Sunday, May 03, 2015

CHILD 44


CHILD 44 is a handsome, well-acted thriller set in 1950s Soviet Russia, direct by Daniel Espinoza (SAFE HOUSE) from a script by Richard Price (CLOCKERS) based on the book by Tom Rob Smith. 

Hardy stars as Leo Demidev, a Soviet war hero and member of the Soviet security forces, supposedly happily married to his beloved wife (Noomi Rapace) until his war-time friend's child is murdered.  Sent in to persuade the grieving parents that it was just a tragic accident, Leo soon realises that the reality of his marriage, and the reality of the crime, is corrupted and compromised by the insidious Soviet paranoid political culture.

The wonderful thing about the film is that the personal and the criminal are completely intertwined because in the paranoid Soviet police state, both are political.  Leo and Raisa's relationship is constrained by the expectations that people have of the type of men who do his job and they are both vulnerable to denunciation from colleagues.  Similarly, this film cannot be a simple police procedural in a political system that categorises murder as a crime of decadent capitalist states.  The system is perfectly explained and embodied by Gary Oldman's General Nesterov.  He begins the film unwilling to investigate the serial killing of children because it puts his job and his colleagues at risk.  But we soon realise that he is a canny operator, able to bend the rules and find the truth.  And the journey of the film is that of Leo Demidev, who must also become hardened and suspicious and learn to play the system, as embodied in Charles Dance's high ranking officer, to his advantage. 

Hardy's performance is stunning once you settle in to his accent.  I love seeing this rather simple-minded war hero deconstructed in a pivotal central scene, and then recreated as a savvy criminal investigator.
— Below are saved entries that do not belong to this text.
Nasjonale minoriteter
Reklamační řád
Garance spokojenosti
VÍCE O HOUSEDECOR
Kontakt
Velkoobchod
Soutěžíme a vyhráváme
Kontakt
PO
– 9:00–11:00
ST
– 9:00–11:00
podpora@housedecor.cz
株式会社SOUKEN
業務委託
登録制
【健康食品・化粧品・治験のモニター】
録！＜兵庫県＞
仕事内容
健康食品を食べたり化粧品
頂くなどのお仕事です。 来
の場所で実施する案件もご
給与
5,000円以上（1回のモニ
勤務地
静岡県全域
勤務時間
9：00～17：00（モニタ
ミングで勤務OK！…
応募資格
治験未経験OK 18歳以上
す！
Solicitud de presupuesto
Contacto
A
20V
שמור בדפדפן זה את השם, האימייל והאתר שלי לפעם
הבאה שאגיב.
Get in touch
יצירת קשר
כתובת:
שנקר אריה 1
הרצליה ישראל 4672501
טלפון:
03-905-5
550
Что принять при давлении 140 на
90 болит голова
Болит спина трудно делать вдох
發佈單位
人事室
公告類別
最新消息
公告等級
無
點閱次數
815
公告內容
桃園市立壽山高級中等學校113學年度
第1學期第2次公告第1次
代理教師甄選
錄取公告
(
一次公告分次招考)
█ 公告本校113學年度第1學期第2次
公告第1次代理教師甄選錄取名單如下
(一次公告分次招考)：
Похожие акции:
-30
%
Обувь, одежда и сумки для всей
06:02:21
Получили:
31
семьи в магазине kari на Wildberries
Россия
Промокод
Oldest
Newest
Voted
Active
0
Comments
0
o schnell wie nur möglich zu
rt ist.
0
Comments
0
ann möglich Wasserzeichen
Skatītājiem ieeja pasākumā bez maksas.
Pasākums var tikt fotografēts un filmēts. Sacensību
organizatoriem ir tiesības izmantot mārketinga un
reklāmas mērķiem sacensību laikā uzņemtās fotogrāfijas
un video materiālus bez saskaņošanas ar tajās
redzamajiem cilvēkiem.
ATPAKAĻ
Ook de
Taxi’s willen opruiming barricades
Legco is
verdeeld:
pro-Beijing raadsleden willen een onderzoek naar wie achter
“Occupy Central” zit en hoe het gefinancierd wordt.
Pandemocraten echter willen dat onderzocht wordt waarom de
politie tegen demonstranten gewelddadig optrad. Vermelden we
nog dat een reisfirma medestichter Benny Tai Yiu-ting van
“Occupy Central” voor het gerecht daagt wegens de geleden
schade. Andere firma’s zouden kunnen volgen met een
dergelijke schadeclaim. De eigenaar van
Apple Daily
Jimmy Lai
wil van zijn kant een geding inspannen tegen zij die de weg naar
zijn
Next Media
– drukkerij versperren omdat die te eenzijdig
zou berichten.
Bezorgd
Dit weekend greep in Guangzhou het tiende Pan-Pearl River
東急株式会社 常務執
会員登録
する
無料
The picture of his marriage as complex and nuanced is one that is rarely seen on screen. I was also impressed by Joel Kinnaman as the ruthlessly ambitious officer and by Paddy Considine, in a desperately pathetic performance as the killer.

Overall, this is the kind of thoughtful, layered cinema once wants to see more of. Kudos to all involved. 

CHILD 44 has a running time of 137 minutes and is rated R. The film is on release in the UK, USA, Belgium, France, Greece, Hong Kong, Hungary, Israel, Kuwait, Singapore, Finland, Ireland, Cambodia, Pakistan, Estonia, Lithuania, Mexico, Poland, Philippines, Denmark, Italy, Norway and Sweden.  It opens in Argentina, Croatia, Macedonia, the Netherland, Serbia, Turkey, Brazil and the Czech Republic in May, in Germany, Portugal, Slovakia and Spain in June, in Japan, Peru and Australia in July and in Chile in August.